Let me introduce myself. My name is Maegan Hagan, Mae to most people. I would like to take a few moments to tell you what this blog is about.

1. I am scared of the color red

2. I watch E! News ALL the time!

3. I have a half pug/half shitzoo named Henry Chewy Barka Hagan, and a half pug/half Chihuahua named Stella.

4.My mom died when I was 14. She was a manic depressed and had a lot of health issues.

5. I am a 3rd generation tarot reader. I specialize in dates times, and pregnancies. I can smell it on a person. Also, I can tell if a person has just had sex. Lol, and other stuff. Like if someone is lying to me. Some people call me a psychic.

6. I hate the term psychic.

7.In my head, I am a reall down to Earth girl. But anyone I have ever dated says I’m super high maintenance.

8. My Dad was my best friend in the entire world.

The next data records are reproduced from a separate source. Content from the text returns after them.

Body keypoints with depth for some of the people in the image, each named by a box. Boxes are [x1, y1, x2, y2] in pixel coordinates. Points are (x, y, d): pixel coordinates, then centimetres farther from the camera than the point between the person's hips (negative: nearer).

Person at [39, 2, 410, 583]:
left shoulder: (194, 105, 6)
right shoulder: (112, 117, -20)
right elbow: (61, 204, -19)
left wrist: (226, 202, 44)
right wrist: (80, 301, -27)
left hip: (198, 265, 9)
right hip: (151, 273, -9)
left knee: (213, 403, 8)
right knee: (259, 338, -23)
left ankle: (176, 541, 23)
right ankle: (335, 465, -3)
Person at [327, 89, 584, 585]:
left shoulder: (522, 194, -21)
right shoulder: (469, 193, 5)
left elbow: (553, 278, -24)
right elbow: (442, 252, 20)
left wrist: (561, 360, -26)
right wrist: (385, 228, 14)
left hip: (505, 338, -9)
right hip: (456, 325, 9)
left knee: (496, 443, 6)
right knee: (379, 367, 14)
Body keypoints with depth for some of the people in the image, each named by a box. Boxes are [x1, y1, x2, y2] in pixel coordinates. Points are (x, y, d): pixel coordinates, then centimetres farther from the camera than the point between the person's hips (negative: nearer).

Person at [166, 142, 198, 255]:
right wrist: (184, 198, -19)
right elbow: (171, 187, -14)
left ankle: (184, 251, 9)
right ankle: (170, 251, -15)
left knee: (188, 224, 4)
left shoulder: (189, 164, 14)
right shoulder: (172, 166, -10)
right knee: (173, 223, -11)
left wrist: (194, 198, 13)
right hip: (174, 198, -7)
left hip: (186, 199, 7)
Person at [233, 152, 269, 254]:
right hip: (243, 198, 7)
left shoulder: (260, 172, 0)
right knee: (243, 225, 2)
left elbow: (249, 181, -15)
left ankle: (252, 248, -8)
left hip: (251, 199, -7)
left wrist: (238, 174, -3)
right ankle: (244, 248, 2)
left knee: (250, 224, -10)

9. When I’m alone I do REALLY weird things! For example, I LOVE standing in front of a mirror and pretending I’m being interviewed by E! News! I also dance and sing at the top of my lungs!

10. I LOVE Lady Gaga!

11.I Love my family and my best friend Kristal Kimbley

12. My favorite movies are Rent, Funny Girl, and The Way We Were

13.I am a writer. I am in the middle of trying to be published, and it has gotten kind of ugly.

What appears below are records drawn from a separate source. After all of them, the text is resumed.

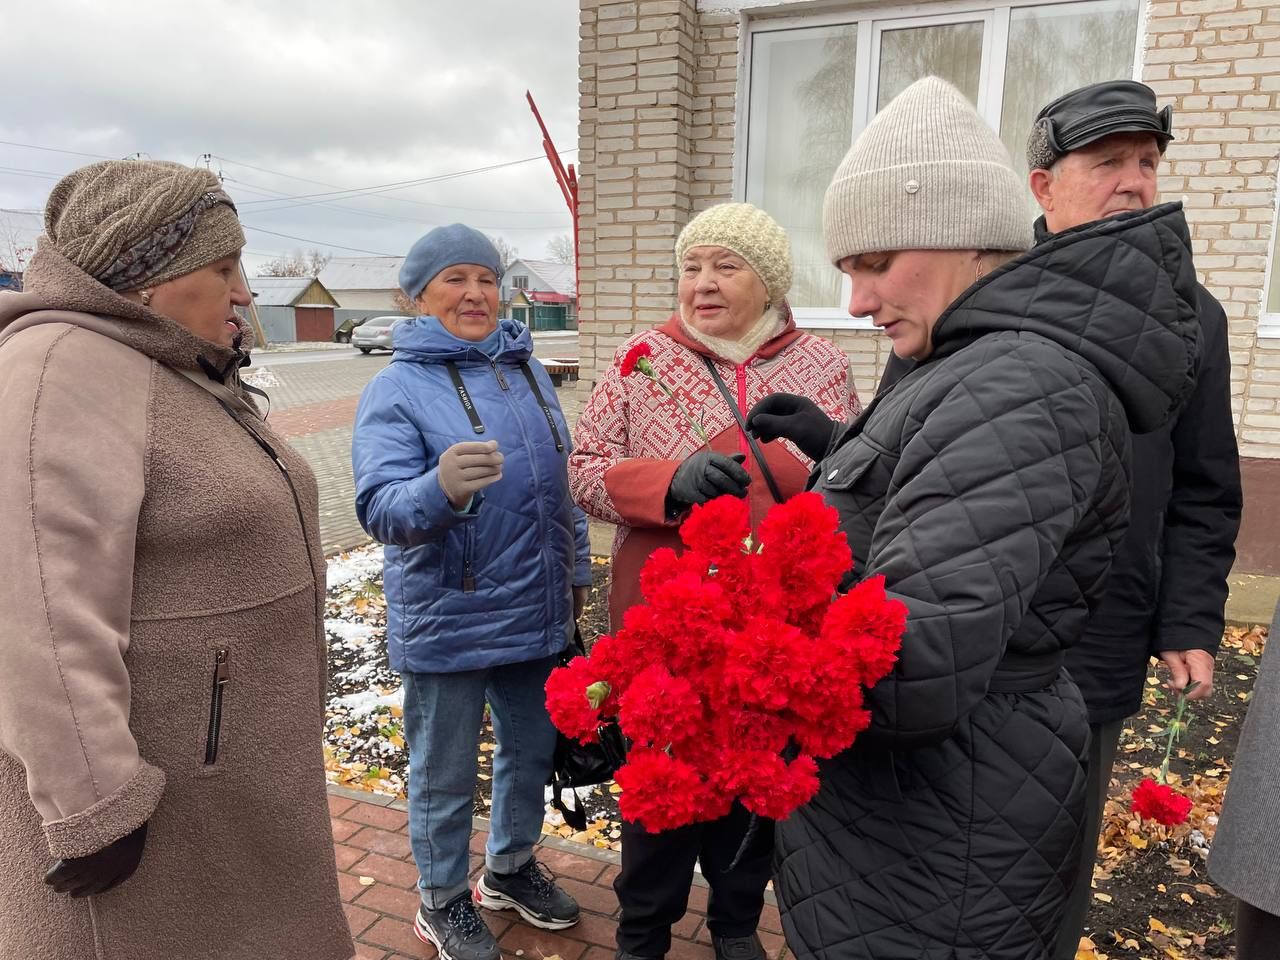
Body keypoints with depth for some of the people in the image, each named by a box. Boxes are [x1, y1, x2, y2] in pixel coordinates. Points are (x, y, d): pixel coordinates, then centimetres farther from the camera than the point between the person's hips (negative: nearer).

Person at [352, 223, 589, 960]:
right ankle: (444, 899, 37)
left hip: (538, 613, 6)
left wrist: (577, 569, 16)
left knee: (533, 750, 21)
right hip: (448, 624, -5)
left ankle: (512, 866, 46)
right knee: (446, 773, 12)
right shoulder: (397, 390, -11)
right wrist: (441, 488, -43)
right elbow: (380, 506, -23)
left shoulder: (528, 371, 5)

14. I’m VERY close to my sister in law Dana. She is probably one of the closest people in my life. As weird as it sounds, she is the closest thing I have ever had to a mother.

15. I was brutally attacked when I was 15 walking home from school. I had to have my jaw reconstructed and wired shut.

16. One of my favorite writers is Chompsky

17. I collect interesting and new people. If I can’t find anything interesting about you- I won’t talk to you!

18. My favorite television show was How I Met Your Mother.

19. I have been married to my best friend, Trenton Hagan for seven years now. When I met Trent it was like gravity pulled me toward him. It was like I had already known him. To this day he said he remembers thinking the same thing about me.

20. I REALLY like Tequilla!

21. I truly ENJOY helping people out!

22. I once met Bill Clinton, and he thanked me for the work I did with The Kentucky Democratic Party.